Source material START

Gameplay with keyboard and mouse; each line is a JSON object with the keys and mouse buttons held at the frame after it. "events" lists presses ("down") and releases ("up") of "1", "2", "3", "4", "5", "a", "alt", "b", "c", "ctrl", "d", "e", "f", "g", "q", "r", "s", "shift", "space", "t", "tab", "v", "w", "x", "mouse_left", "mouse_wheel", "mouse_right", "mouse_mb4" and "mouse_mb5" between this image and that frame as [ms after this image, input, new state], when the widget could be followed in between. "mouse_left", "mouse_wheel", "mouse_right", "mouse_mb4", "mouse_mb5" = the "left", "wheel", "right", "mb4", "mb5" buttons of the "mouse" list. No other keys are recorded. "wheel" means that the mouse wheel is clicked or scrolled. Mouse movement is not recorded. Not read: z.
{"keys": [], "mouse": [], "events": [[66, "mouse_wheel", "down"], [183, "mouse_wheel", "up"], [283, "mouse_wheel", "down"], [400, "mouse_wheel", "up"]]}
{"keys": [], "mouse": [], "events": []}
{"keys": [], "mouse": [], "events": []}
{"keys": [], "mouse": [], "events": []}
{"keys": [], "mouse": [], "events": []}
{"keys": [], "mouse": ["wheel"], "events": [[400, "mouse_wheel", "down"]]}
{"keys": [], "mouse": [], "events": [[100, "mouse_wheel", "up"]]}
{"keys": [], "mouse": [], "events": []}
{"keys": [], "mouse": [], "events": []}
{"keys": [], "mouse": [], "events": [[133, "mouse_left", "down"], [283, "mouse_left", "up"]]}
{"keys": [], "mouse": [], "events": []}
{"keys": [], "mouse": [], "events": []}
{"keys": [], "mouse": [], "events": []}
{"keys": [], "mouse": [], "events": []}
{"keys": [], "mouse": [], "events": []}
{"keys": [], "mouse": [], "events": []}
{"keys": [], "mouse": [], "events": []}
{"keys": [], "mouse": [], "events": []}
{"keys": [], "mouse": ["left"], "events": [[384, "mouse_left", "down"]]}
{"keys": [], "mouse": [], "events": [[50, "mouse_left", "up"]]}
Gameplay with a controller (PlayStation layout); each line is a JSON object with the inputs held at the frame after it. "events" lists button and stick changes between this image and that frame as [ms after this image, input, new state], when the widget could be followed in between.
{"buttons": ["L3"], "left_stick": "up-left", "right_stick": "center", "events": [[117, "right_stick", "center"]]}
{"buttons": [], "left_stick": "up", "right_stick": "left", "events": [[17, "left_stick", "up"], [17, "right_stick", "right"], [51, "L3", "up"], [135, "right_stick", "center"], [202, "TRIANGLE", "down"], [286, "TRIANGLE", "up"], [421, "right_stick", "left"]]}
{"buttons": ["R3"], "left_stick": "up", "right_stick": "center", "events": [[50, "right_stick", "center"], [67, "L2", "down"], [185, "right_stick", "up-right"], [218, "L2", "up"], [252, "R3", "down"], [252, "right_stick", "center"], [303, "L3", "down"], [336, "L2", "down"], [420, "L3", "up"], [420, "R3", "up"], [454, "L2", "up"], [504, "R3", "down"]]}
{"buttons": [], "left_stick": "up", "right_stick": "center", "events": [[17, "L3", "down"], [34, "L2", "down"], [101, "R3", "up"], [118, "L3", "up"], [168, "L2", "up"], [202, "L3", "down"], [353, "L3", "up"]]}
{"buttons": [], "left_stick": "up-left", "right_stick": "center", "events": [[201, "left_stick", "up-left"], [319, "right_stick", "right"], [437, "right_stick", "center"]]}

Source material END

## Work to complete
Go through the listing, and whenever a line contains the string "with", copy that line.

## Written solution
Gameplay with keyboard and mouse; each line is a JSON object with the keys and mouse buttons held at the frame after it. "events" lists presses ("down") and releases ("up") of "1", "2", "3", "4", "5", "a", "alt", "b", "c", "ctrl", "d", "e", "f", "g", "q", "r", "s", "shift", "space", "t", "tab", "v", "w", "x", "mouse_left", "mouse_wheel", "mouse_right", "mouse_mb4" and "mouse_mb5" between this image and that frame as [ms after this image, input, new state], when the widget could be followed in between. "mouse_left", "mouse_wheel", "mouse_right", "mouse_mb4", "mouse_mb5" = the "left", "wheel", "right", "mb4", "mb5" buttons of the "mouse" list. No other keys are recorded. "wheel" means that the mouse wheel is clicked or scrolled. Mouse movement is not recorded. Not read: z.
Gameplay with a controller (PlayStation layout); each line is a JSON object with the inputs held at the frame after it. "events" lists button and stick changes between this image and that frame as [ms after this image, input, new state], when the widget could be followed in between.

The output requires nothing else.